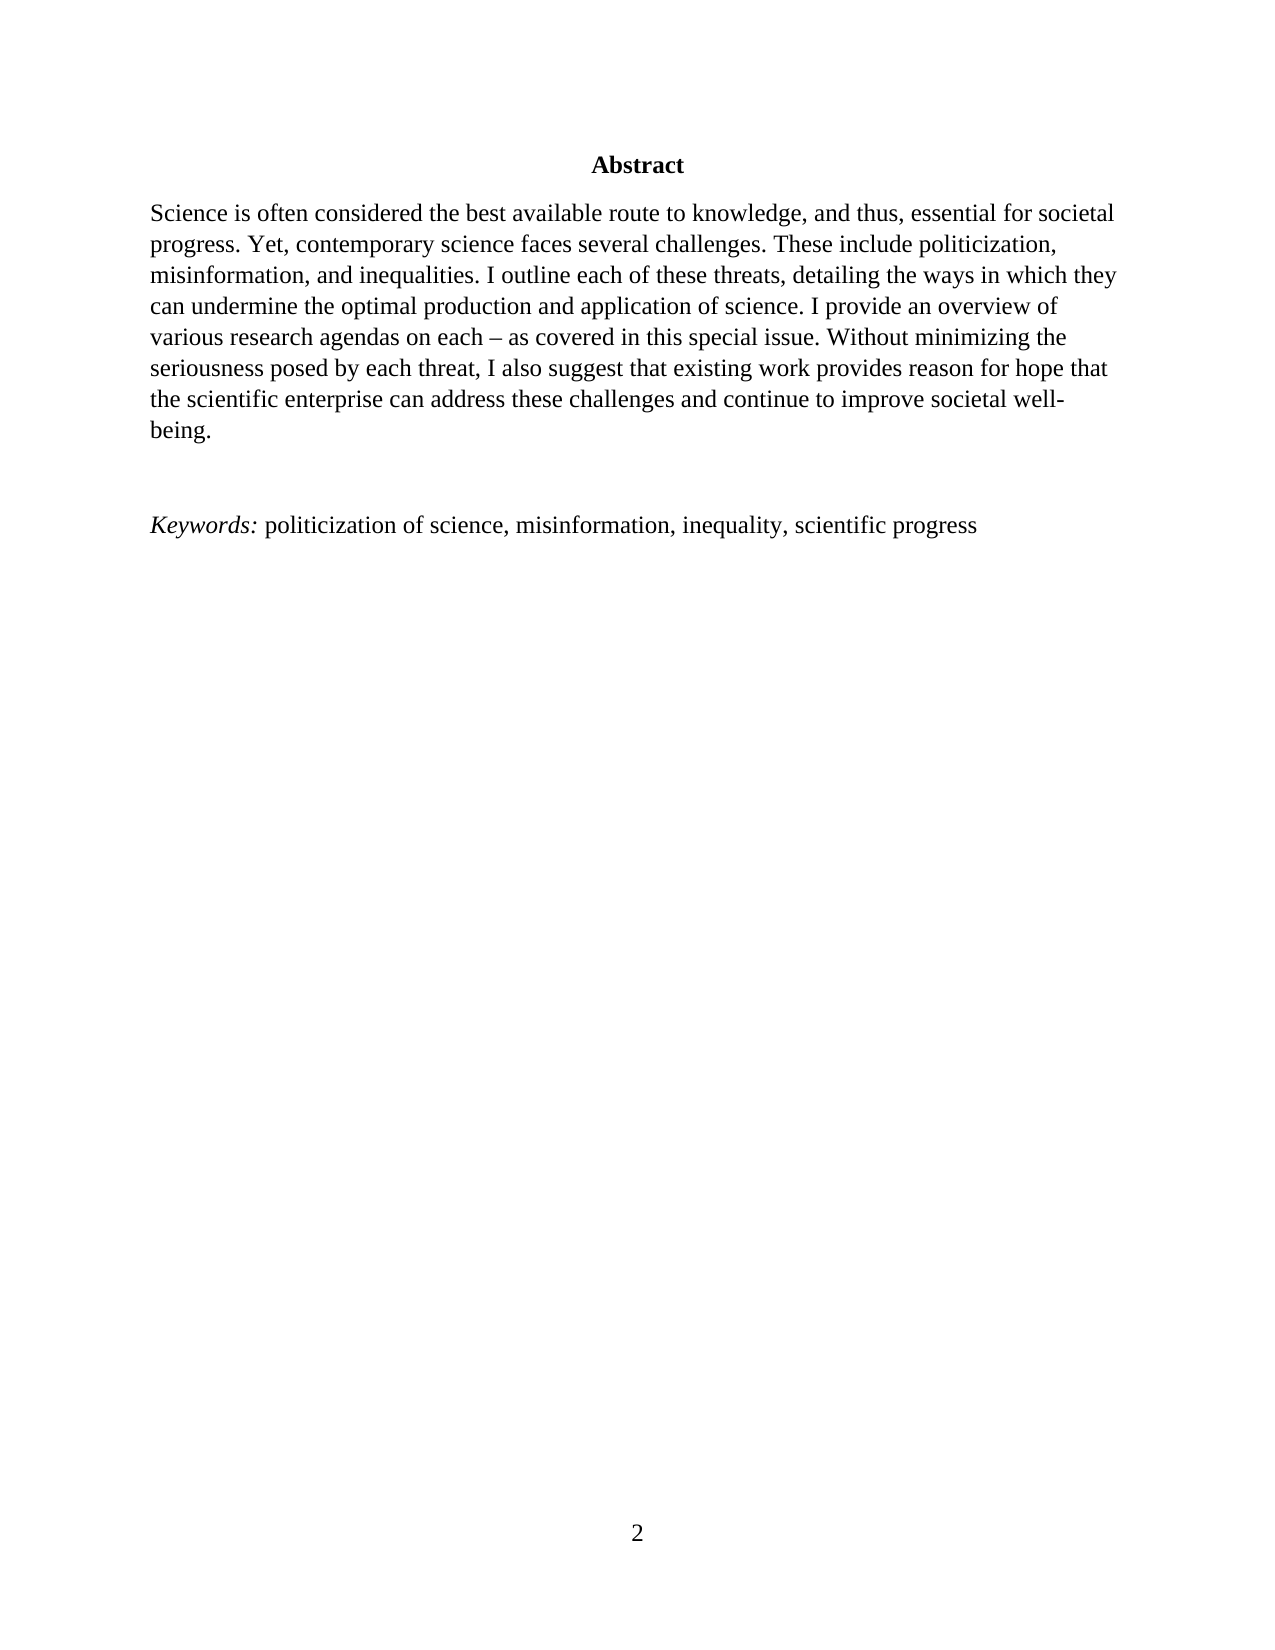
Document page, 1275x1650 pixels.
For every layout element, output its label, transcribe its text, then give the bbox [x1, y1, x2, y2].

text Abstract [150, 150, 1125, 179]
text Science is often considered the best available route to knowledge, and thus, essential for societal progress. Yet, contemporary science faces several challenges. These include politicization, misinformation, and inequalities. I outline each of these threats, detailing the ways in which they can undermine the optimal production and application of science. I provide an overview of various research agendas on each – as covered in this special issue. Without minimizing the seriousness posed by each threat, I also suggest that existing work provides reason for hope that the scientific enterprise can address these challenges and continue to improve societal well-being. [150, 198, 1125, 444]
text Keywords: politicization of science, misinformation, inequality, scientific progress [150, 510, 1125, 539]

--------

Exercise brief =
Every record above, copied exactly and without a single picture, makes up the answer.

Solution to this exercise =
Document page, 1275x1650 pixels.
For every layout element, output its label, transcribe its text, then give the bbox [x1, y1, x2, y2].

text Abstract [150, 150, 1125, 179]
text Science is often considered the best available route to knowledge, and thus, essential for societal progress. Yet, contemporary science faces several challenges. These include politicization, misinformation, and inequalities. I outline each of these threats, detailing the ways in which they can undermine the optimal production and application of science. I provide an overview of various research agendas on each – as covered in this special issue. Without minimizing the seriousness posed by each threat, I also suggest that existing work provides reason for hope that the scientific enterprise can address these challenges and continue to improve societal well-being. [150, 198, 1125, 444]
text Keywords: politicization of science, misinformation, inequality, scientific progress [150, 510, 1125, 539]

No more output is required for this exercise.